Looking Back at Beautiful Thing

Beautiful Thing is quite possibly the most beloved of all gay-themed movies. Made in the UK by Channel Four Films, and first broadcast back in 1996, there is a certain bizarre logic that the only blu-ray available has to be imported from France. Queer films, especially those from the past, are criminally under-represented on blu-ray, and the situation with Beautiful Thing underlines that.

It’s twenty-seven years since I first saw it, on Channel 4 on June 21st, 1996. I was 22 and still living at home (I moved out a few months later). I was still in the closet, and so I’m guessing my parents were out that night for some reason or other. Viewed now, in 2023, the film retains its power to warm the heart.

Adapted by Jonathan Harvey from his own play, the film tells the simple story of Jamie and Ste, two teenagers living next door to each other on a London housing estate, and who fall for each other both because of, and despite, the rather brutal realities of their lives. Jamie and Ste are played by Glen Barry and Scott Neal. Their performances are surprisingly low-key and natural, and in quiet contrast with the somewhat showier supporting cast of Linda Henry, Ben Daniels, and Tameka Empson as Jamie’s Mum, her boyfriend, and Mama Cass-obsessed neighbour. Despite the rather disparate group of performances, everything and everyone gels together beautifully.

It’s not a particularly dramatic tale, and one could guess from the first ten minutes or so exactly what the few twists and turns in the plot are going to be. So why is it so beloved? Well, in the first instance, you have to travel back to the mid-1990s, with the harsh realities of the LGBTQ community in the UK at the time. The Tory government had done everything it could to try to row back the steps forward towards acceptance that the community had made in the decade or so before HIV reared its ugly head. The hated section 28 legislation was very much in place. Hate crime was high, but few bothered to report it. What was the point? And, just three years after the film was first broadcast, the Admiral Duncan gay pub in London was nail-bombed, killing three people and injuring scores more.

In the middle of all this, came Beautiful Thing. It wasn’t the first British gay film – in fact, there had been several over the previous decade or so from My Beautiful Laundrette through to Maurice, Another Country, and Edward II. But Beautiful Thing was different. It wasn’t based on a centuries-old play, or centred on the rich. Instead, it told the story of a couple of ordinary young lads on a housing estate, and, at the same-time, had something of a fairytale quality about it – which is perhaps most obvious in the final few minutes, as the two boys dance together in the middle of the concrete jungle in which they live. It is a beautiful thing, but it’s also subtly defiant.

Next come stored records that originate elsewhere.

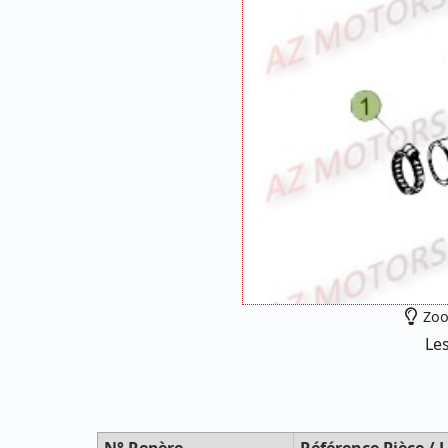
Zoo
Les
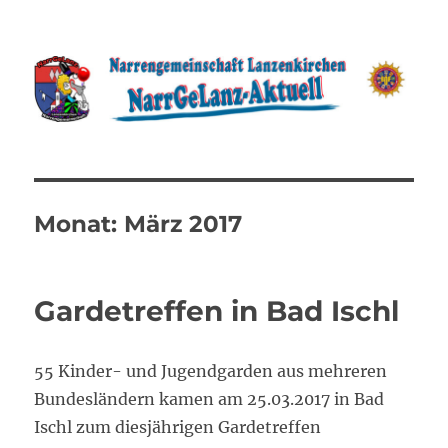
NarrGeLanz –
Narrengemeinschaft
Lanzenkirchen
Monat:
März 2017
Gardetreffen in Bad Ischl
55 Kinder- und Jugendgarden aus mehreren
Bundesländern kamen am 25.03.2017 in Bad
Ischl zum diesjährigen Gardetreffen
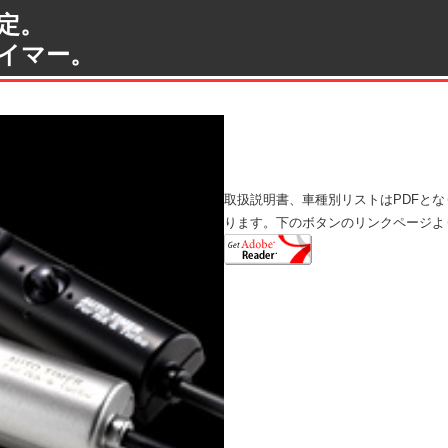
定。
イマー。
取扱説明書、車種別リストはPDFとなりま
ります。下のボタンのリンクページよ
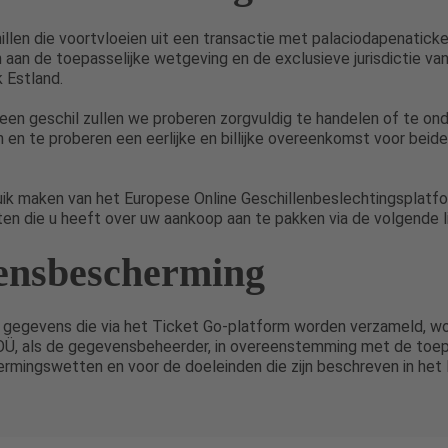
llen die voortvloeien uit een transactie met palaciodapenatick
 aan de toepasselijke wetgeving en de exclusieve jurisdictie v
 Estland.
 een geschil zullen we proberen zorgvuldig te handelen of te on
en te proberen een eerlijke en billijke overeenkomst voor beide 
uik maken van het Europese Online Geschillenbeslechtingsplatf
en die u heeft over uw aankoop aan te pakken via de volgende li
ensbescherming
ke gegevens die via het Ticket Go-platform worden verzameld, w
OÜ, als de gegevensbeheerder, in overeenstemming met de toep
mingswetten en voor de doeleinden die zijn beschreven in het 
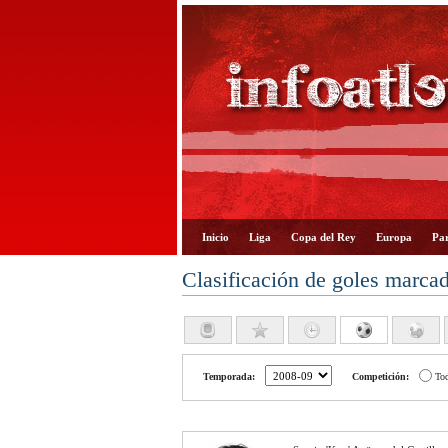
Inicio
Liga
Copa del Rey
Europa
Par
Clasificación de goles marca
Temporada:
Competición:
To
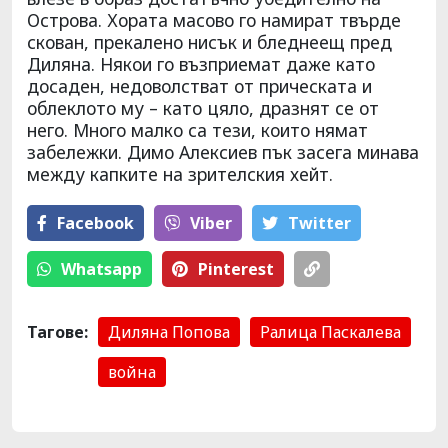
Острова. Хората масово го намират твърде
скован, прекалено нисък и бледнеещ пред
Диляна. Някои го възприемат даже като
досаден, недоволстват от прическата и
облеклото му – като цяло, дразнят се от
него. Много малко са тези, които нямат
забележки. Димо Алексиев пък засега минава
между капките на зрителския хейт.
Facebook
Viber
Тwitter
Whatsapp
Pinterest
Тагове:
Диляна Попова
Ралица Паскалева
война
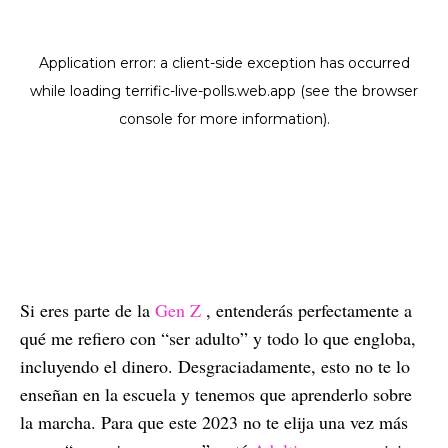
Si eres parte de la
Gen Z
, entenderás perfectamente a
qué me refiero con “ser adulto” y todo lo que engloba,
incluyendo el dinero. Desgraciadamente, esto no te lo
enseñan en la escuela y tenemos que aprenderlo sobre
la marcha. Para que este 2023 no te elija una vez más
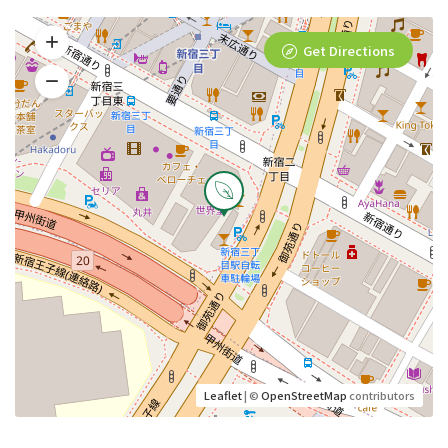
Get Directions
Leaflet
| ©
OpenStreetMap
contributors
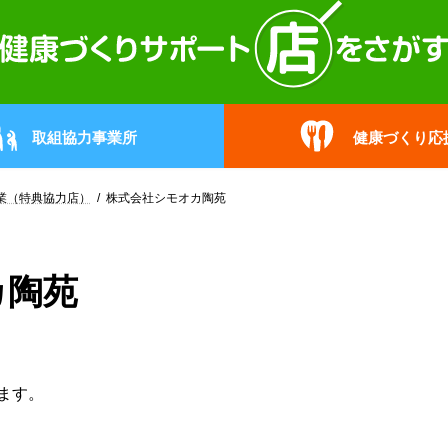
取組協力事業所
健康づくり応
業（特典協力店）
株式会社シモオカ陶苑
カ陶苑
ます。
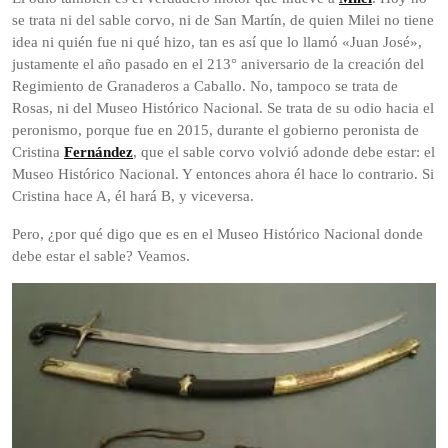
se trata ni del sable corvo, ni de San Martín, de quien Milei no tiene
idea ni quién fue ni qué hizo, tan es así que lo llamó «Juan José»,
justamente el año pasado en el 213° aniversario de la creación del
Regimiento de Granaderos a Caballo. No, tampoco se trata de
Rosas, ni del Museo Histórico Nacional. Se trata de su odio hacia el
peronismo, porque fue en 2015, durante el gobierno peronista de
Cristina
Fernández
, que el sable corvo volvió adonde debe estar: el
Museo Histórico Nacional. Y entonces ahora él hace lo contrario. Si
Cristina hace A, él hará B, y viceversa.
Pero, ¿por qué digo que es en el Museo Histórico Nacional donde
debe estar el sable? Veamos.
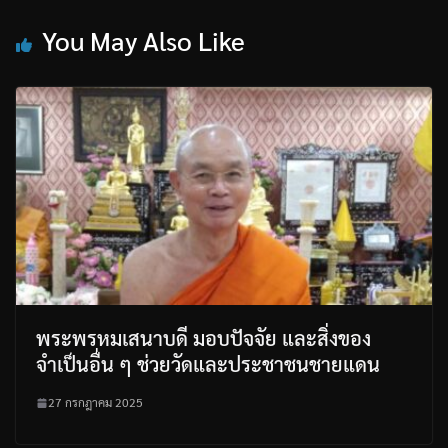
You May Also Like
พระพรหมเสนาบดี มอบปัจจัย และสิ่งของ
จำเป็นอื่น ๆ ช่วยวัดและประชาชนชายแดน
27 กรกฎาคม 2025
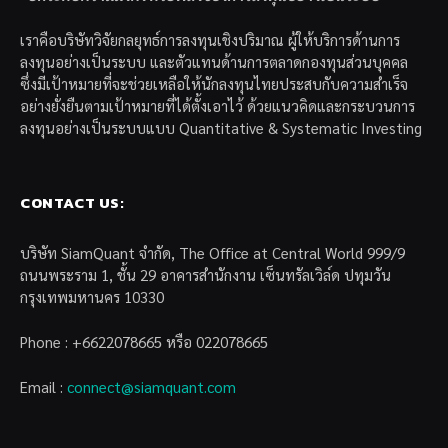
เราคือบริษัทวิจัยกลยุทธ์การลงทุนเชิงปริมาณ ผู้ให้บริการด้านการ
ลงทุนอย่างเป็นระบบ และตัวแทนด้านการตลาดกองทุนส่วนบุคคล
ซึ่งมีเป้าหมายที่จะช่วยเหลือให้นักลงทุนไทยประสบกับความสำเร็จ
อย่างยั่งยืนตามเป้าหมายที่ได้ตั้งเอาไว้ ด้วยแนวคิดและกระบวนการ
ลงทุนอย่างเป็นระบบแบบ Quantitative & Systematic Investing
CONTACT US:
บริษัท SiamQuant จำกัด, The Office at Central World 999/9
ถนนพระราม 1, ชั้น 29 อาคารสำนักงาน เซ็นทรัลเวิล์ด ปทุมวัน
กรุงเทพมหานคร 10330
Phone : +6622078665 หรือ 022078665
Email :
connect@siamquant.com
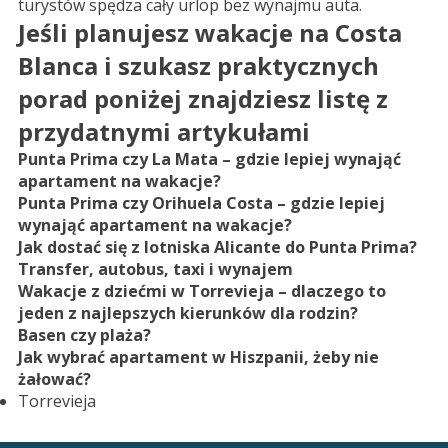
turystów spędza cały urlop bez wynajmu auta.
Jeśli planujesz wakacje na Costa
Blanca i szukasz praktycznych
porad poniżej znajdziesz listę z
przydatnymi artykułami
Punta Prima czy La Mata – gdzie lepiej wynająć
apartament na wakacje
?
Punta Prima czy Orihuela Costa – gdzie lepiej
wynająć apartament na wakacje?
Jak dostać się z lotniska Alicante do Punta Prima?
Transfer, autobus, taxi i wynajem
Wakacje z dziećmi w Torrevieja – dlaczego to
jeden z najlepszych kierunków dla rodzin?
Basen czy plaża?
Jak wybrać apartament w Hiszpanii, żeby nie
żałować?
Torrevieja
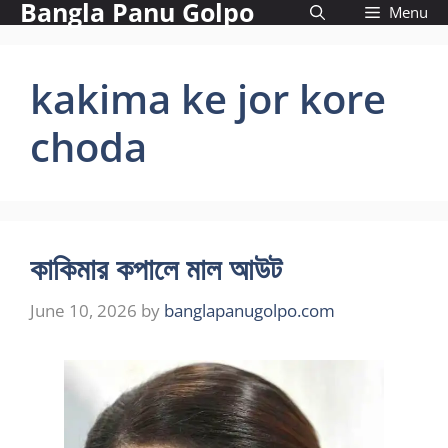
Bangla Panu Golpo
Skip
Menu
to
content
kakima ke jor kore
choda
কাকিমার কপালে মাল আউট
June 10, 2026
by
banglapanugolpo.com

For many gay males, especially gay teenagers, this was a hopeful movie. A movie that told them “you can get through this,” and by “this” it meant both coming out and the way that the gay community was being treated by the government. “It’s Getting Better,” the soundtrack tells us and, although perhaps we didn’t know it at the time, it was about to get better – and Beautiful Thing reassured us of that. Scotland knocked Section 28 on the head in 2000, and England and Wales did the same in 2003. The 2000s turned out to be the era in which openly-gay Graham Norton rose to enormous popularity on TV; the openly-gay Brian Dowling won Big Brother in 2001; Will Young won the first series of Pop Idol, and the first civil partnership took place in 2005, after the law was passed in 2004. “It’s getting better,” indeed.

Anyone watching Beautiful Thing now could easily dismiss it as a relatively flimsy piece of entertainment that passes the time nicely. On the face of it, that’s exactly what it is. But we forget at our peril what it meant to young men like myself at the time, and how quietly political the movie really was/is. That message that you could be accepted, and that things would turn out OK eventually, was essential at that time. We really needed that. And I would suggest we need it now, too, in a country where hate crime is rising, there’s a possibility the UK will leave the European Court of Human Rights, and I hear more homophobic slurs outside my city centre flat than I did a decade ago. But we have to remember that final image of the movie of Jamie and Ste dancing outside their block of flats, while a growing crowd of people watch on – some bemused, but some utterly appalled by what they are seeing. That slow dance was basically a two-finger sign at mid-1990s Britain, and a two-finger sign at section 28…and, in 2023, it’s saying the same things to the internet trolls, those committing hate crimes towards us, and the threat that the extreme right-wing presents to us.

One comment on “Looking Back at Beautiful Thing

  1. mark says:

    A beautiful film that makes me upset and melancholy for those mid 90’s times when I had chances and never took them due to sadness,inadequacy and loneliness.